Our son Jimmy was born with syndactyly on both hands. We didn’t know that he would be born with this condition. It was only as he came screaming into this world, that we realised his fingers were fused.
Jimmy’s syndactyly is not a random occurrence. It is hereditary, from my husband’s side of the family. My brother-in-law had 2 fingers fused up to the knuckle on 1 hand, and my father-in-law has 2 webbed toes. Little Jimmy’s syndactyly is more complex, with his ring and third fingers joined to the tips on both hands, and partial webbing on his 2nd and 3rd toes on both feet. His digits may look a little odd, but damn! they’re cute.
We Met The Surgeon!
Jimmy had his appointment last Friday at Bedford Hospital, our local hospital and where he was born. I had no idea what to expect from his first visit to the surgeon, and I had lots of questions (most of which I actually forgot when I was in the room!) but we were so excited.
His surgeon explained that although syndactyly is rare, it isn’t that rare. Around 1 in 2000 children are born in the UK with syndactyly, a number that I was rather surprised with. He said that Jimmy’s syndactyly is called Bilateral Complete Syndactyly, 2 fingers joined completely on both hands.
I’ve shared pictures of Jimmys Syndactyly affected hands, but not of his tiny adorable feet! The syndactyl on his feet only affects some of these 2 toes, to the top knuckle. Look at those teeny toes!!! Over the next few month/years I shall be blogging about our Syndactyly journey. We have our 1st appointment on the 2th of November, so we shall start to know more then. #syndacyctyl
It is a progressive deformity, meaning that as each member of the family inherits it, it does get worse with each generation. So as Jays dad has it on his toes, his brother then had it on his hand and now Jimmy has it on both hands (and feet)- the condition is slowly getting more complex. If Jimmy has children, there is a chance the syndactyly could be even more complex.
Jimmy’s surgeon has told us that he will be operating on one hand at a time, something I’m not sure if I am pleased about or not. On one hand (pun totally intended) he will have 1 hand cast-free to use to play, eat, etc with- which is great. But, I was hoping to have both hands operated on at once, meaning that he only has to go under general anaesthetic the once (unless future surgeries are needed) and the job is over and done with in one go. Swings and roundabouts really. I may request that both are done together and see what the surgeon says.

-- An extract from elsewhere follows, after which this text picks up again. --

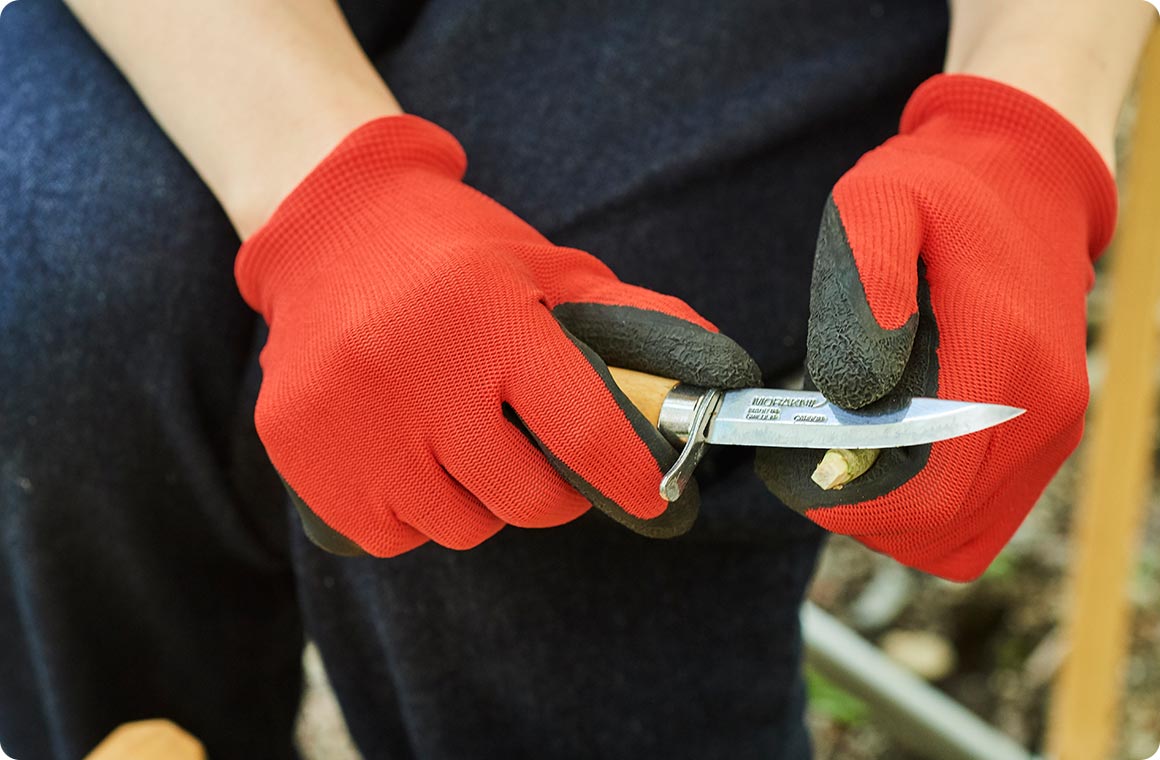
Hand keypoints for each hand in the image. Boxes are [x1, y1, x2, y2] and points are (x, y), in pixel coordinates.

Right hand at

As most syndactyly surgeries require skin grafts taken to add to the operated fingers, I asked which site the graft would be taken from. We were told it would most likely be his hip, but the Dr did say that he may not even need a graft being taken! Let’s hope Jimmy’s surgeon is as good as he sounds.
After the operation has been done, a cast is worn over the wound. It’s not a small cast either, but up to their shoulder! It’s huge! I asked about this and what we can do to help prepare for such a cumbersome cast. We were told that there is actually a new type of cast being tested. Apparently the limb is put in a tube, and the tube is then filled with an expanding foam. This new type of cast means that it is lighter, softer, less sweaty and a reduced risk of Jimmy wiggling out of it! Sounds interesting, huh?!
Jimmy wont be having his toes operated on, as syndactyly release on toes tends to be only done for cosmetic reasons, which at the moment he isn’t bothered by. He wont be able to wear flip flops though… luckily we are a Crocs family 😉
So when will it all happen?
In a year. Once Jimmy has had his 1st birthday, he will have X-rays done and his operations booked! It sounds like such a long while to wait, but the days go fast and I am sure that before we know it, his appointment letter will land on the doormat!